XI.
THE TELESCOPIC EYE.
A LEAF FROM A REPORTER'S NOTE-BOOK.
For the past five or six weeks, rumors of a strange abnormal development of the powers of vision of a youth named Johnny Palmer, whose parents reside at South San Francisco, have been whispered around in scientific circles in the city, and one or two short notices have appeared in the columns of some of our contemporaries relative to the prodigious lusus naturæ, as the scientists call it.
Owing to the action taken by the California College of Sciences, whose members comprise some of our most scientific citizens, the affair has assumed such importance as to call for a careful and exhaustive investigation.

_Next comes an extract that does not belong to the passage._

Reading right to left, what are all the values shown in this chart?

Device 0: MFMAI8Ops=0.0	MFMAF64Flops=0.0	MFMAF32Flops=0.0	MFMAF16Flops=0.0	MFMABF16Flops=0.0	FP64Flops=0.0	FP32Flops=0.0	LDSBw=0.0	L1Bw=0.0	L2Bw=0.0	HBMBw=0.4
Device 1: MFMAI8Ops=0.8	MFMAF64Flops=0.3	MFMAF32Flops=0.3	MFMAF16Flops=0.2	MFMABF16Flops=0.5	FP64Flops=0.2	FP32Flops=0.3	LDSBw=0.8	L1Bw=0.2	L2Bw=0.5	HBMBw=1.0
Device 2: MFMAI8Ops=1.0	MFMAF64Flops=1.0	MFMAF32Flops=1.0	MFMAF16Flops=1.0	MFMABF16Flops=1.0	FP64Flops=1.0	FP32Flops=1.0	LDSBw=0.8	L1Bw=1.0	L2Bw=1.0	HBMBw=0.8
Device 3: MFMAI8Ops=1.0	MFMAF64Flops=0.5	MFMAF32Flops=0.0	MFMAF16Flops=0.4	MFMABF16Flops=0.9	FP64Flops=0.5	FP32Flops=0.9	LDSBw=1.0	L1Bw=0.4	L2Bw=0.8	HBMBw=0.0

Being detailed to investigate the flying stories, with regard to the powers of vision claimed for a lad named John or "Johnny" Palmer, as his parents call him, we first of all ventured to send in our card to Professor Gibbins, the President of the California College of Sciences. It is always best to call at the fountain-head for useful information, a habit which our two hundred thousand readers on this coast can never fail to see and appreciate. An estimable gentleman of the African persuasion, to whom we handed our "pasteboard," soon returned with the polite message, "Yes, sir; in. Please walk up." And so we followed our conductor through several passages almost as dark as the face of the cicerone, and in a few moments found ourselves in the presence of, perhaps, the busiest man in the city of San Francisco.

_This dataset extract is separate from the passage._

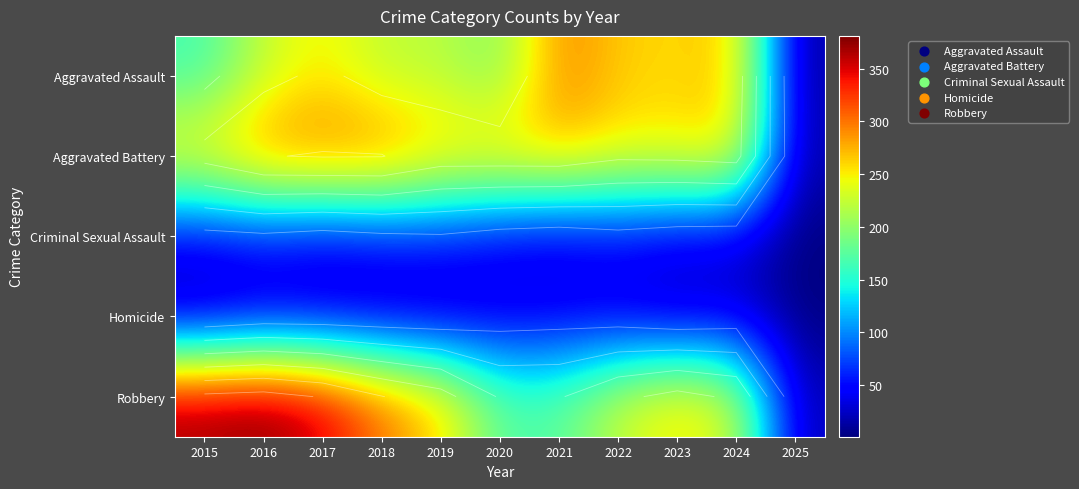

At which label does Aggravated Assault reach its peak?

2021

Without any flourish of trumpets, the Professor inquired our object in seeking him and the information we desired. "Ah," said he, "that is a long story. I have no time to go into particulars just now. I am computing the final sheet of Professor Davidson's report of the Transit of Venus, last year, at Yokohama and Loo-Choo. It must be ready before May, and it requires six months' work to do it correctly."
"But," I rejoined, "can't you tell me where the lad is to be found?"